Once the van stopped, right side up, strangers rushed to help us out the van because someone thought it might explode.  It didn't.  I was helped to climb out the back through the trunk by a panicky stranger and sat down.  It was awful, it was chaos.  We were trying to find everyone.  I found one of my three brothers, who was eight at the time, and sat him between my legs, I had to lay back a little because my hips were bruised from the seat belt.  As I looked around I was checking off my family members.  I had seen Grandma hunched over in the front passenger seat, my older female cousin was a few feet away telling people to stop touching her and to basically go find someone else.  My dad was pacing, crying, and yelling for different people.  I don't remember much else of people's whereabouts, but I remember my eyes landing on my mom.  She was lying on her back sprawled out with her shirt open, I think there was blood on her head.  I stood up and screamed as I watched people try to wake her up.  My dad tried, strangers tried.  I remembered that my brother was still sitting there, so I sat back down and held him.  We couldn't find my brother Aaron, he was six, and had been tossed the furthest from the van.  The brother I was holding caught wind that we couldn't find his best friend, Aaron, and starting crying begging for him.  I made him a promise that Aaron wouldn't die, that he would be found, but that promise wasn't kept.  I never saw Aaron again, I don't even know where they found him.

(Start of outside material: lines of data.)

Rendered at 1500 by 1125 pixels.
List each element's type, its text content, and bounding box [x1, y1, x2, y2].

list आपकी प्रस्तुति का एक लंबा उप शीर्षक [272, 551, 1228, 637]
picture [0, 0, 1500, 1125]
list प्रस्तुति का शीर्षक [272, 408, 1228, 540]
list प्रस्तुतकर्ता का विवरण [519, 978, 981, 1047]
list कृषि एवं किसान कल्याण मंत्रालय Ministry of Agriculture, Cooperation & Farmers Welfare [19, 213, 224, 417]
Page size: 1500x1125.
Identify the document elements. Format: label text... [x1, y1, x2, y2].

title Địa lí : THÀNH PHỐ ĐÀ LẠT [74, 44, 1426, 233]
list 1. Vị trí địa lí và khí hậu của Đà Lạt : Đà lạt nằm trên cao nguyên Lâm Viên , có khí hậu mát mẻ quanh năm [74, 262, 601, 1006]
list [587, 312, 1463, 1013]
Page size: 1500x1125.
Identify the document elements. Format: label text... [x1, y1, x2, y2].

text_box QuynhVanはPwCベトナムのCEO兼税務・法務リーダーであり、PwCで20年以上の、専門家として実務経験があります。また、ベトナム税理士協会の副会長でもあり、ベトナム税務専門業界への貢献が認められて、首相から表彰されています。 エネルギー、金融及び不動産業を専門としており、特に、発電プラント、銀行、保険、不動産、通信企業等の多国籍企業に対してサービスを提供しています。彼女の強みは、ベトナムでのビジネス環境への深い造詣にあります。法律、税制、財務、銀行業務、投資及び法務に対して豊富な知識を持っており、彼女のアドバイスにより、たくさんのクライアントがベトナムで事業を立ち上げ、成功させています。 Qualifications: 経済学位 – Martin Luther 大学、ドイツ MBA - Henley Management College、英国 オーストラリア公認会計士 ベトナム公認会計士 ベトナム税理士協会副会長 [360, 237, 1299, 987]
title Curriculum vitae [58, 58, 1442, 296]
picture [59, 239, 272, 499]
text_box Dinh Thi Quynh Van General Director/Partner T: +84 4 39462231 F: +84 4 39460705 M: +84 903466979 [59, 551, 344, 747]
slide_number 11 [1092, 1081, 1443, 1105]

It took the emergency vehicles a thousand years to get to us and they had to send so many ambulances because there was so many of us.  I was put in an ambulance with with my male cousin who's three months younger than me and was living with us at the time.  We held hands and I shivered and prayed.  The medic was switching between us asking us questions.  He asked me if I knew this guy (my cousin), if I am or could be pregnant, I laughed and said no possible way; he couldn't put the IV in, I was okay with that.  My cousin and I were put in the same room and we lightly chatted.  People came in and out of our rooms asking questions, looking at us and stuff.  They tried giving me some ibuprofen, but it was 700mg so I asked for something smaller.  This creepy lady came and just hovered in my and my cousin's hospital room, she made me feel uneasy, but I was trying to be optimistic.  I heard my dad from another room give a loud cry.  I was lead to his room, he told me my grandma was dead, I cried, he told me my brother, Aaron, was dead, I cried louder, and he told me my momma was dead, I imploded.  I made it back to my and Cousin's hospital room and told him.  He said something comforting to me, I don't remember what.  Suddenly, the creepy lady's purpose was clear, she was a grief counselor.  She said something, it doesn't matter what, unhelpful.  I felt violated that she was there; I just found out that three people from my family died and she has the audacity to try to say something?! No!  Let me have my reaction and feelings, let me process without a stranger creeping.

Everything else after that was a blur.  We were pretty close to a couple of my mom's sisters so they showed up, we (eight year old brother, 10 month old brother, and me) stayed at one of their houses for some days, or maybe not, time doesn't work properly in these incidents.  People were in the hospital and there were a number of physical injuries from the people who were in the accident.  It was terrible, to say the least.

There's more to the story, but I can't coherently tell it.  But I can say that death has a sting for those who live through it.  Even now, I may feel fully healed from the horrendous event, I feel no grief, I am not mourning, but I will never forget how Death can rip apart your insides and make you think you will never stop bleeding.

But you will.  I have stopped bleeding.  Death does have a strong sting, but it won't always be there; there'll come a time when the swelling has gone down and the poison has drained and all that's left is a tiny puncture scar.  Call it a battle wound.

Comments

  1. Thanks for sharing the whole story! I don't have anything profound to say, but I just wanted to let you know that I appreciate hearing/reading the story of what happened. And I like you a lot, too!